ACTIVITY
Return a copy of every line in the data below that contains "адресу".

#####

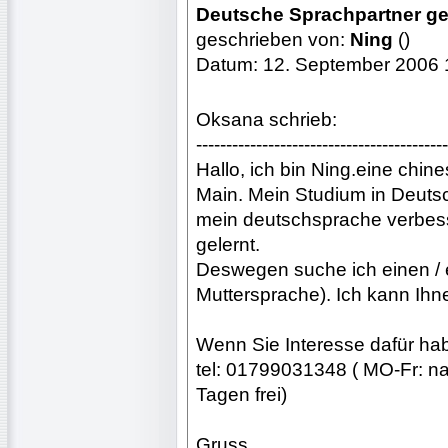
Deutsche Sprachpartner g
geschrieben von:
Ning
()
Datum: 12. September 2006 
Oksana schrieb:
------------------------------------------
Hallo, ich bin Ning.eine chine
Main. Mein Studium in Deutsch
mein deutschsprache verbess
gelernt.
Deswegen suche ich einen / 
Muttersprache). Ich kann Ihn
Wenn Sie Interesse dafür habe
tel: 01799031348 ( MO-Fr: na
Tagen frei)
Gruss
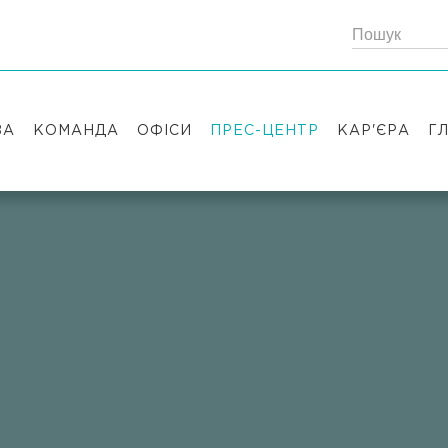
ЗА
КОМАНДА
ОФІСИ
ПРЕС-ЦЕНТР
КАР'ЄРА
Г
Партнери
Київ
Публікації
Вакансії
Радники
Вашингтон
Новини
Історії успіх
Лондон
Правові новини
Стажування
Заходи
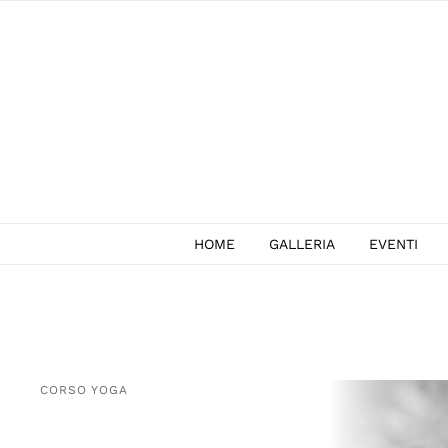
Salta
al
contenuto
HOME
GALLERIA
EVENTI
CORSO YOGA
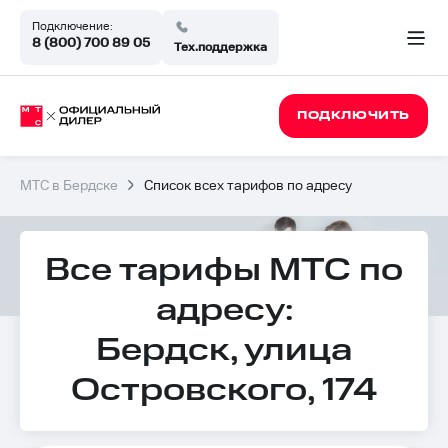
Подключение:
8 (800) 700 89 05
Тех.поддержка
ПОДКЛЮЧИТЬ
МТС в Бердске
Список всех тарифов по адресу
Все тарифы МТС по
адресу:
Бердск, улица
Островского, 174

#####

THE ANSWER
Список всех тарифов по адресу
адресу:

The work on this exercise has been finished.